>> begin Text shown

IN THE UNITED STATES DISTRICT COURT FOR THE EASTERN DISTRICT OF PENNSYLVANIA


February 4, 2009

JAMES ANDREW GRAY
v.
EDWARD KLEM, ET AL.

The opinion of the court was delivered by: Savage, J.

MEMORANDUM OPINION

Petitioner James Gray, a state prisoner serving a life sentence for first degree murder, has filed objections to the Report and Recommendation of United States Magistrate Judge Jacob P. Hart, which recommended that the petitioner's federal habeas petition under 28 U.S.C. §2254 be dismissed as time-barred. Petitioner argues that a rigid application of the Antiterrorism and Effective Death Penalty Act of 1996 ("AEDPA") violates his Fourteenth Amendment right to due process. He characterizes the respondents' invocation of the timeliness requirement under AEDPA as a device to "shirk their duty to review and correct" his wrongful conviction.

The petitioner does not contest the relevant dates for calculating the AEDPA clock. He claims that the District Attorney concealed a prosecutor's instructional tape regarding how to exclude African Americans from a criminal defendant's jury until March 31, 1997, and he did not learn of its existence until he read the Pennsylvania Supreme Court's decision in Commonwealth v. Basemore, 744 A.2d 717 (Pa. 2000), which addressed the tape. He contends that the tape formed the predicate of his Batson challenge, which he sought to pursue in the state court and in his federal habeas petition.

>> end Text shown
>> begin Data extract

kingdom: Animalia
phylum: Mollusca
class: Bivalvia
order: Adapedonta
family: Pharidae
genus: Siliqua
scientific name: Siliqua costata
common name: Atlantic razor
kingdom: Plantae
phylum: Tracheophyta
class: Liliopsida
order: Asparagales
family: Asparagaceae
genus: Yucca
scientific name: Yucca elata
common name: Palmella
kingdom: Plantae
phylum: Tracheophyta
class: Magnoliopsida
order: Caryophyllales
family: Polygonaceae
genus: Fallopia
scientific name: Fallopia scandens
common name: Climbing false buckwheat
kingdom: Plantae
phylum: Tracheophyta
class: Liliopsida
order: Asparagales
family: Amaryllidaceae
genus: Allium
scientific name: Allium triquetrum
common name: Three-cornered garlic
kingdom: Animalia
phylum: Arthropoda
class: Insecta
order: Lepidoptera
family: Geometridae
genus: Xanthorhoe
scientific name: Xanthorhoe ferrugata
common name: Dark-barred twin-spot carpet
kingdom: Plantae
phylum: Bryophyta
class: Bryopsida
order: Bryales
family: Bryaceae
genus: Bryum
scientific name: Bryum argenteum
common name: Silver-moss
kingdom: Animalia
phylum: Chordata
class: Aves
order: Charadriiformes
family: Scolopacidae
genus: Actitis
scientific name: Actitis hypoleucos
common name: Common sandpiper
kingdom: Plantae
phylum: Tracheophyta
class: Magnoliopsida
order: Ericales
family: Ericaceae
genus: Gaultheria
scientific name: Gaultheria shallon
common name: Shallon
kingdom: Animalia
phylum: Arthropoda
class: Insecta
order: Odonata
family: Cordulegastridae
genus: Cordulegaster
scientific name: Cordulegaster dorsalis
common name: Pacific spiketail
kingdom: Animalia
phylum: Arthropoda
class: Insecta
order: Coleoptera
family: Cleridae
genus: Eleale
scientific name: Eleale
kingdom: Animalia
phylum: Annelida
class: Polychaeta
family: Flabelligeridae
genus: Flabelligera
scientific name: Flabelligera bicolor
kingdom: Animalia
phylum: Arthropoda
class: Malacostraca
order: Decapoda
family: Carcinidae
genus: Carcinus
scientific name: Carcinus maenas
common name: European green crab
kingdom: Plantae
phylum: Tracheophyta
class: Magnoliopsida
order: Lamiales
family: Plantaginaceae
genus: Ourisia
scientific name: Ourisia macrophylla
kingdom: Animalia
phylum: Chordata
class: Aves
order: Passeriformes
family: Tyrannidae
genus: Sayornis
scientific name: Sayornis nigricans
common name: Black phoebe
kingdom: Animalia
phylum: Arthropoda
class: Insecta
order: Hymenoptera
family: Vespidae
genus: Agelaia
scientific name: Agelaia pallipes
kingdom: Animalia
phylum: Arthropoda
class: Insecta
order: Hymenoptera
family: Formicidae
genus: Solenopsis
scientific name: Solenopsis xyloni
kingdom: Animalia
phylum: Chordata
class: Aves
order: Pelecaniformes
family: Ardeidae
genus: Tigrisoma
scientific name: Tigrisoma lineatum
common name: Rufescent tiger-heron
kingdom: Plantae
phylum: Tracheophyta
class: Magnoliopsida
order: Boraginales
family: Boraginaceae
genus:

>> end Data extract

# Exercise requirements
a - Write out the entries word for word, from the first entry through the line containing "genus: Sayornis", including both.
b - Write what comes next in the court opinion, starting after its last sentence.
The entries have no connection to the court opinion.

# Outputs by task
a -
kingdom: Animalia
phylum: Mollusca
class: Bivalvia
order: Adapedonta
family: Pharidae
genus: Siliqua
scientific name: Siliqua costata
common name: Atlantic razor
kingdom: Plantae
phylum: Tracheophyta
class: Liliopsida
order: Asparagales
family: Asparagaceae
genus: Yucca
scientific name: Yucca elata
common name: Palmella
kingdom: Plantae
phylum: Tracheophyta
class: Magnoliopsida
order: Caryophyllales
family: Polygonaceae
genus: Fallopia
scientific name: Fallopia scandens
common name: Climbing false buckwheat
kingdom: Plantae
phylum: Tracheophyta
class: Liliopsida
order: Asparagales
family: Amaryllidaceae
genus: Allium
scientific name: Allium triquetrum
common name: Three-cornered garlic
kingdom: Animalia
phylum: Arthropoda
class: Insecta
order: Lepidoptera
family: Geometridae
genus: Xanthorhoe
scientific name: Xanthorhoe ferrugata
common name: Dark-barred twin-spot carpet
kingdom: Plantae
phylum: Bryophyta
class: Bryopsida
order: Bryales
family: Bryaceae
genus: Bryum
scientific name: Bryum argenteum
common name: Silver-moss
kingdom: Animalia
phylum: Chordata
class: Aves
order: Charadriiformes
family: Scolopacidae
genus: Actitis
scientific name: Actitis hypoleucos
common name: Common sandpiper
kingdom: Plantae
phylum: Tracheophyta
class: Magnoliopsida
order: Ericales
family: Ericaceae
genus: Gaultheria
scientific name: Gaultheria shallon
common name: Shallon
kingdom: Animalia
phylum: Arthropoda
class: Insecta
order: Odonata
family: Cordulegastridae
genus: Cordulegaster
scientific name: Cordulegaster dorsalis
common name: Pacific spiketail
kingdom: Animalia
phylum: Arthropoda
class: Insecta
order: Coleoptera
family: Cleridae
genus: Eleale
scientific name: Eleale
kingdom: Animalia
phylum: Annelida
class: Polychaeta
family: Flabelligeridae
genus: Flabelligera
scientific name: Flabelligera bicolor
kingdom: Animalia
phylum: Arthropoda
class: Malacostraca
order: Decapoda
family: Carcinidae
genus: Carcinus
scientific name: Carcinus maenas
common name: European green crab
kingdom: Plantae
phylum: Tracheophyta
class: Magnoliopsida
order: Lamiales
family: Plantaginaceae
genus: Ourisia
scientific name: Ourisia macrophylla
kingdom: Animalia
phylum: Chordata
class: Aves
order: Passeriformes
family: Tyrannidae
genus: Sayornis

b -
Giving the petitioner the benefit of the doubt, we assume that he did not learn of the prosecutor's espoused strategy to exclude African-American venire persons until he read the Basemore decision in 2000. Nevertheless, he has not attempted to explain why he waited almost five years to raise the issue in a federal habeas petition. In short, he offers no excuse for not taking timely action to present his Batson claim.

Petitioner was convicted on July 14, 1988, and his conviction was affirmed by the Pennsylvania Superior Court on May 11, 1992. In his petition under Pennsylvania's Post Conviction Relief Act ("PCRA") filed almost eight years later on March 2, 2000, petitioner made a claim that the prosecutor at his trial had excluded African-American venire persons from his jury in violation of Batson v. Kentucky, 476 U.S. 79 (1986). The PCRA court dismissed his petition as untimely on December 7, 2001. The Superior Court affirmed the dismissal as time-barred on December 26, 2002. The Pennsylvania Supreme Court denied allocatur on August 6, 2003.

Petitioner did not file his federal habeas petition until May 20, 2005. He took no action to assert his Batson claim between the denial of allocatur in 2003 and filing the federal petition over twenty-one months later.

Section 2244(d)(2) of AEDPA tolls the limitations period during the pendency of a "properly filed" petition for collateral review in the state courts. An untimely petition for collateral review in the state court is not "properly filed" and cannot trigger statutory tolling. Pace v. DiGugliemo, 544 U.S. 408, 417 (2005). Further, a federal court is bound to respect PCRA timeliness determinations made by the state court. Merritt v. Blaine, 326 F. 3d 157, 165 (3d Cir. 2003). Thus, because a petition deemed untimely by the state court is not "properly filed" for purposes of applying the AEDPA limitations period, the magistrate judge's finding that the time during which the PCRA petition was pending in the state court did not stop the AEDPA clock, and petitioner's objections to the report will be overruled.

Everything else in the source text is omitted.